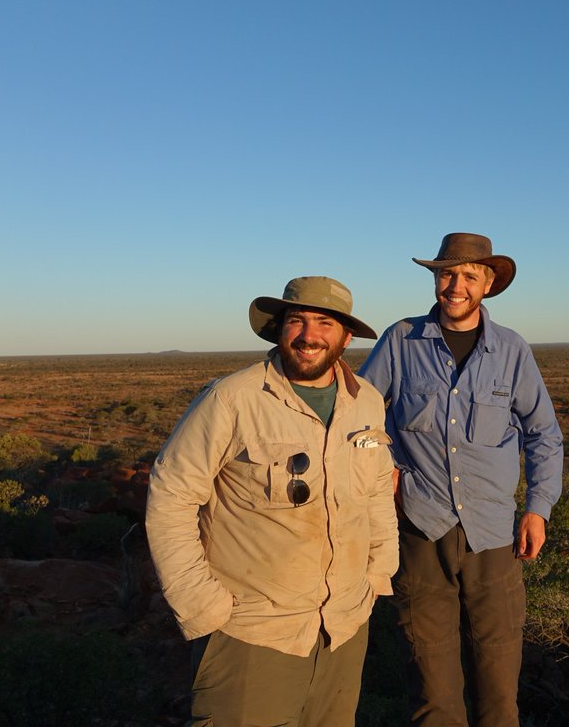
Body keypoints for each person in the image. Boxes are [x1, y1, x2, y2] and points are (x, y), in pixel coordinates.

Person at [146, 276, 399, 727]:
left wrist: (379, 573)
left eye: (325, 322)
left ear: (345, 337)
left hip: (343, 627)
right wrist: (203, 605)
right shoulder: (232, 399)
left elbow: (379, 491)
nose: (309, 334)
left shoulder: (368, 403)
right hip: (251, 632)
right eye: (297, 320)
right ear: (279, 329)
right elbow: (171, 496)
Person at [359, 233, 564, 726]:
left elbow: (543, 434)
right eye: (447, 273)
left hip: (494, 536)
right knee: (433, 687)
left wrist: (538, 508)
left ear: (487, 284)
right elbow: (359, 417)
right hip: (419, 530)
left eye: (469, 276)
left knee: (498, 684)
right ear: (434, 278)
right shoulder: (400, 339)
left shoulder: (511, 350)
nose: (456, 285)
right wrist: (381, 468)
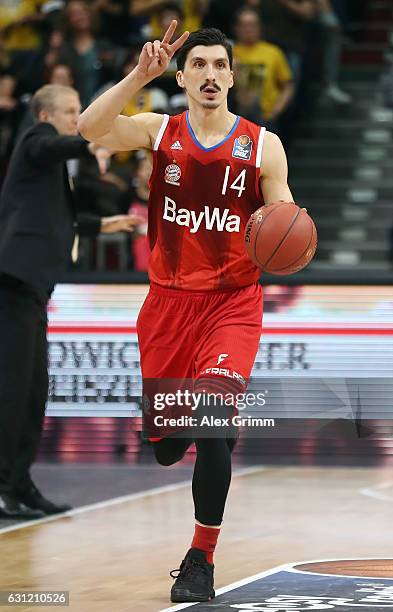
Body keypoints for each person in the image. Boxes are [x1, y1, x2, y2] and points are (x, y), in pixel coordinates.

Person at [78, 22, 295, 603]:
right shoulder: (160, 130)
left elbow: (285, 224)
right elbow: (88, 127)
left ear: (232, 77)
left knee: (214, 422)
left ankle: (200, 556)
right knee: (169, 447)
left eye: (219, 66)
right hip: (168, 305)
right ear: (181, 76)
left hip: (233, 304)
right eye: (198, 65)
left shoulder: (262, 144)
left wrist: (288, 232)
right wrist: (136, 76)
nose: (210, 75)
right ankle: (175, 431)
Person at [0, 83, 141, 520]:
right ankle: (3, 487)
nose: (77, 117)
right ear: (46, 116)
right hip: (11, 285)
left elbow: (59, 219)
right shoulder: (34, 141)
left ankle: (19, 484)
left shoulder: (50, 169)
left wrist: (104, 224)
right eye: (71, 111)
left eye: (81, 111)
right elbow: (53, 145)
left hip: (32, 292)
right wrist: (90, 138)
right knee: (10, 393)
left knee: (32, 393)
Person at [233, 7, 294, 132]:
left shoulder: (273, 52)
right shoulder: (228, 53)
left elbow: (287, 86)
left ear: (259, 27)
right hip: (236, 119)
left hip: (266, 119)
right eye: (244, 25)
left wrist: (276, 111)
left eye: (253, 25)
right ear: (236, 28)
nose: (249, 29)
+ + + + +
Task statement
Restate the data word for word and exclude every picture.

Answer to this problem
Body keypoints for each person in the image. Boxes are [x1, y1, x2, y2] and points are (x, y), in pixel coordinates.

Person at [146, 276, 399, 727]:
left wrist: (379, 573)
left eye: (325, 322)
left ear: (345, 337)
left hip: (343, 627)
right wrist: (203, 605)
right shoulder: (232, 399)
left elbow: (379, 491)
nose: (309, 334)
left shoulder: (368, 403)
right hip: (251, 632)
right eye: (297, 320)
right ear: (279, 329)
right elbow: (171, 496)
Person at [359, 233, 564, 726]:
left elbow: (543, 434)
right eye: (447, 273)
left hip: (494, 536)
right knee: (433, 687)
left wrist: (538, 508)
left ear: (487, 284)
right elbow: (359, 417)
right hip: (419, 530)
left eye: (469, 276)
left knee: (498, 684)
right ear: (434, 278)
right shoulder: (400, 339)
left shoulder: (511, 350)
nose: (456, 285)
right wrist: (381, 468)
Body keypoints for each person in the image. Boxes are [x1, y1, x2, y2] and points are (x, y), in pixel coordinates.

Person at [78, 22, 295, 603]:
right shoulder: (160, 130)
left elbow: (285, 224)
right elbow: (88, 127)
left ear: (232, 77)
left knee: (214, 422)
left ankle: (200, 556)
right knee: (169, 447)
left eye: (219, 66)
right hip: (168, 305)
right ear: (181, 76)
left hip: (233, 304)
right eye: (198, 65)
left shoulder: (262, 144)
left wrist: (288, 232)
right wrist: (136, 76)
nose: (210, 75)
right ankle: (175, 431)
Person at [0, 83, 141, 520]:
right ankle: (3, 487)
nose: (77, 117)
right ear: (46, 116)
right hip: (11, 285)
left elbow: (59, 219)
right shoulder: (34, 141)
left ankle: (19, 484)
left shoulder: (50, 169)
left wrist: (104, 224)
right eye: (71, 111)
left eye: (81, 111)
right elbow: (53, 145)
left hip: (32, 292)
right wrist: (90, 138)
right knee: (10, 393)
left knee: (32, 393)
Person at [233, 7, 294, 132]:
left shoulder: (273, 52)
right shoulder: (228, 53)
left elbow: (287, 86)
left ear: (259, 27)
right hip: (236, 119)
left hip: (266, 119)
right eye: (244, 25)
left wrist: (276, 111)
left eye: (253, 25)
right ear: (236, 28)
nose: (249, 29)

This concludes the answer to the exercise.